Энкаведисты часто ходили по селам, искали «бандер». Ходили по хатам, мешки себе набивали, грабили людей страшно! Заходит в хату, открывает шкаф, в шкафу одежду переворачивает, выбирает. Что ему понравилось — положил в мешок. А люди их сильно боялись, потому что они убивали, били. Если что-то не отвечает человек — то чекист бьет.

Меня два раза ранило в бою. Первый раз в 1945 году, получил осколки в ногу, не мог идти — так меня хлопцы взяли, я на винтовку сел, держался за плечи одному и второму, и так меня занесли в одну хату. Там взяли коня, подводу, положили меня на подводу и повезли в госпиталь. Осколки из ноги вынули, ногу положили в шину — обложили гипсом и досками. И после этого я три месяца лежал в бункере. А второй раз, в 1947 году, мне пуля прошла через сапог — два пальца на ноге оторвало. Они на коже держались, так хлопцы сделали мне операцию в бункере — отрезали, забинтовали, и так зажило.

Были у нас такие места, где лечили. У нас местная сеть ОУН имела госпитали в бункерах — там и хирурги работали, и терапевты, и другие врачи. Один хирург у нас был еврей — сильный хирург! Он очень много лечил наших хлопцев. Но когда стало нам совсем тяжело, то он упал духом, говорил: «Хлопцы, пусть уже будет ваша славная Украина! Пустите меня домой!» Женщин много работало в тех госпиталях — врачи, медсестры. А еще мы имели лечебные лагеря — в Черном лесу, в Карпатах возле Яблуницы.

А.И. — Где зимовала Ваша сотня?

П.Г. — В 1944, 1945 году мы зимовали в селах. В 1946 году сотня в горах зимовала, все вместе — или строили шалаши, или спали под снегом. На зиму 1947 года сотня разделилась, разошлась по схронам. Я тогда зимовал на Черногоре — построили большой бункер возле Говерлы, со стороны Закарпатья. Мы большие бункеры строили до 1949 года. А позднее, когда сотни разделили, то бункеры делали на восемь, на десять, на двенадцать человек. В лесах выкопали много бункеров. Каждая группа рыла бункер сама себе, ночью, чтобы никто не знал — тогда он держался долго. Землю относили далеко, смотрели, где есть вывороты, там где лес ветром валило — засыпали ту землю туда.

Тяжелая нам выпала работа, тяжелая жизнь, не дай Бог… Я был здоровый гуцул, молодой, красивый — на меня девушки заглядывались. Крепкое телосложение имел, сильные руки — все переносил. А сейчас болею, мучаюсь — ноги болят, сердце болит. Уже прошу у Бога смерти…

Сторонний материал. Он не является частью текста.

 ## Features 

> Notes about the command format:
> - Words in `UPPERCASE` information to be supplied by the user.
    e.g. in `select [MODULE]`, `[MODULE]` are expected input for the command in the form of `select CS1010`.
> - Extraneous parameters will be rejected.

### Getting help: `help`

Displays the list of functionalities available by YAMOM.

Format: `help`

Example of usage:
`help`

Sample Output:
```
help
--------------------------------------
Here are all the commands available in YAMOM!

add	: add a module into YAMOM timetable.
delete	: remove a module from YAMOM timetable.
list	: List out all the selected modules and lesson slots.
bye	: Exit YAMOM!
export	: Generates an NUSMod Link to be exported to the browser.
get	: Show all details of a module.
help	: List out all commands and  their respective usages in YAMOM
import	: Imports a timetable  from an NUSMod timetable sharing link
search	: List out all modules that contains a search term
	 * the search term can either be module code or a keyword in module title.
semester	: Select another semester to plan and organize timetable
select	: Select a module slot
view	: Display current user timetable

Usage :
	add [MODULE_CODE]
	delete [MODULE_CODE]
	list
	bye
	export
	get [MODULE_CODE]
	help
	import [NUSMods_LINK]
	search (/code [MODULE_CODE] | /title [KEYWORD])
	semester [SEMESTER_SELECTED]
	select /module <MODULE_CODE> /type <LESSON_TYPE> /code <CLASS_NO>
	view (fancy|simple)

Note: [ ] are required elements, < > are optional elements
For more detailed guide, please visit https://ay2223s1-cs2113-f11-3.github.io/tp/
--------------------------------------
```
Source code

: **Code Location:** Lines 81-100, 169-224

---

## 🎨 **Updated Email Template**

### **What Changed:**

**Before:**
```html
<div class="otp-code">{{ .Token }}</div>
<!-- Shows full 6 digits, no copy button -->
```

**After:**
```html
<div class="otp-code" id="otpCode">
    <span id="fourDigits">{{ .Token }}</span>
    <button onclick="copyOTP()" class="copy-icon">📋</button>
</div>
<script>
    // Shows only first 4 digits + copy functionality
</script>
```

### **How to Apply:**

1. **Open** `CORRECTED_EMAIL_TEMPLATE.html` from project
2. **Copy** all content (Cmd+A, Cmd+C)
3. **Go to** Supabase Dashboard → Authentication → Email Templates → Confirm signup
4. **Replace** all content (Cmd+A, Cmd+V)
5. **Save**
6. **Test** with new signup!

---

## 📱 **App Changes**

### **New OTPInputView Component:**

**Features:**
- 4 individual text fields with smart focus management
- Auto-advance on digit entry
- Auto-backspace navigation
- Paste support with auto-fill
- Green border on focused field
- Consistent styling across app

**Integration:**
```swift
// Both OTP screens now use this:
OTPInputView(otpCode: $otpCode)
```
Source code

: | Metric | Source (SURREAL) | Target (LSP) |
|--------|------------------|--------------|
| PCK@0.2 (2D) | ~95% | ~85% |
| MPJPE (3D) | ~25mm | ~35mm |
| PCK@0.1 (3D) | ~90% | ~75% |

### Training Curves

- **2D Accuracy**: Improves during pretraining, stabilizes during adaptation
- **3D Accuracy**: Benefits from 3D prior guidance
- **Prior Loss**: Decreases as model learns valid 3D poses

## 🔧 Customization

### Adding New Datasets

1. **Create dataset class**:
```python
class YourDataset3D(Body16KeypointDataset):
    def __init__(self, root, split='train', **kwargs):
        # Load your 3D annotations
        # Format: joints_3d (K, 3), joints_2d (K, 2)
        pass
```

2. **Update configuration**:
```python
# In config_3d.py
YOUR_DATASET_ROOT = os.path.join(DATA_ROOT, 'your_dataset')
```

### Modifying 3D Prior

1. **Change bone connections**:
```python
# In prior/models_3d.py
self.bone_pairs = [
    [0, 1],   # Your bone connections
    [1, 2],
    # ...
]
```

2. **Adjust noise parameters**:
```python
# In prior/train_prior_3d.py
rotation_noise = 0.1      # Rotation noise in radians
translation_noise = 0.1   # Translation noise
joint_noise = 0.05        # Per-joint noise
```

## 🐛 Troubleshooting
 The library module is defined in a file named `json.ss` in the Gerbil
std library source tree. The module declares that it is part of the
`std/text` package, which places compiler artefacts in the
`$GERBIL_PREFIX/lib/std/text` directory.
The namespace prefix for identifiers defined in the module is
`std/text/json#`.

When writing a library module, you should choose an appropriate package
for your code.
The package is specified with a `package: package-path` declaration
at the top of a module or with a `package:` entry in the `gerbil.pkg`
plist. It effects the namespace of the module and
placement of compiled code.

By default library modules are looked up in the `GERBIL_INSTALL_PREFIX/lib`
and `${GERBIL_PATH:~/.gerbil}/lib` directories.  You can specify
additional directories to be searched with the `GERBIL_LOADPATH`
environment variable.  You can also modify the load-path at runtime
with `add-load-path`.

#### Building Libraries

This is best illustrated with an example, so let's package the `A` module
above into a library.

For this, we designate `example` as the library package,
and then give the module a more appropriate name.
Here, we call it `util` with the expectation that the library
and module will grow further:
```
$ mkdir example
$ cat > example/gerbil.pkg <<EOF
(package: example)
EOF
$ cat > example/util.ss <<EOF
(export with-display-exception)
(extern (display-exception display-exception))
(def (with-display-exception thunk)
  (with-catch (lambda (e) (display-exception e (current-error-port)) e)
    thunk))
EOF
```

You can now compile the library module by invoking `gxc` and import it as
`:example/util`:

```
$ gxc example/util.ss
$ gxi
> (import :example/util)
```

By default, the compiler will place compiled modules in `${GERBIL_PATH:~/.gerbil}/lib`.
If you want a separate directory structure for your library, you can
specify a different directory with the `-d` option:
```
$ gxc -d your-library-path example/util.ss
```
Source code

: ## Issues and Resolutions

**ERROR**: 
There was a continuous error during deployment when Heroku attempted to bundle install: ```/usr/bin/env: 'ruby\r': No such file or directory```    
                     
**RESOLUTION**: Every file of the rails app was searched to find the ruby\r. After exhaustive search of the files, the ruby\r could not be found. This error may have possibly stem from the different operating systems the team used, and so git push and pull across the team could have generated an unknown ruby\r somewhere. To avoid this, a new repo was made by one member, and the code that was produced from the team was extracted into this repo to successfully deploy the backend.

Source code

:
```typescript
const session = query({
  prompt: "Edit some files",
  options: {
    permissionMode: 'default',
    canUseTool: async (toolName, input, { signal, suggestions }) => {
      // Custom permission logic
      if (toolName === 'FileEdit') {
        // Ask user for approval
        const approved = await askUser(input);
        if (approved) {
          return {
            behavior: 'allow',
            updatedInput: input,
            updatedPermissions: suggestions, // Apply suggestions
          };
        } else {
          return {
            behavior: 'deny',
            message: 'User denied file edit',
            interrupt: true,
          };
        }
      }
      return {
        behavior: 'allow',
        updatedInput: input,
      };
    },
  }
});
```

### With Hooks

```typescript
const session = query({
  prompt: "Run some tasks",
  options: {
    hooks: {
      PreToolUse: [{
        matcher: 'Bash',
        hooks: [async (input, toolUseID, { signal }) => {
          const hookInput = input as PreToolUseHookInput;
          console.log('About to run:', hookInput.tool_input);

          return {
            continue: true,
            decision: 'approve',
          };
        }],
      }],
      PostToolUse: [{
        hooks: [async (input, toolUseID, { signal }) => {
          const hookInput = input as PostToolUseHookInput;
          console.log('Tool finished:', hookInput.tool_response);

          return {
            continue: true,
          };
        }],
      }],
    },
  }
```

А.И. — Когда Вашу сотню расформировали, много повстанцев вернулось домой?

П.Г. — Из нашей сотни все хлопцы воевали дальше, в 1949 году на легализацию уже никто не пошел. Да уже нечего было идти — пошли бы в тюрьму, на муки. Мы все это знали, потому что еще до этого у нас некоторые шли и сдавались. А если ты сдался, то должен людей выдать — кто помогал, кто кормил, где кто кого прятал. Тем, кто выдал, советы, может быть, что-то и прощали, но все равно судили. Использовали и судили. Они и меня хотели использовать, когда я к ним попал — я бы людей выдал, люди мучились бы в тюрьмах из-за меня, а меня все равно осудили бы.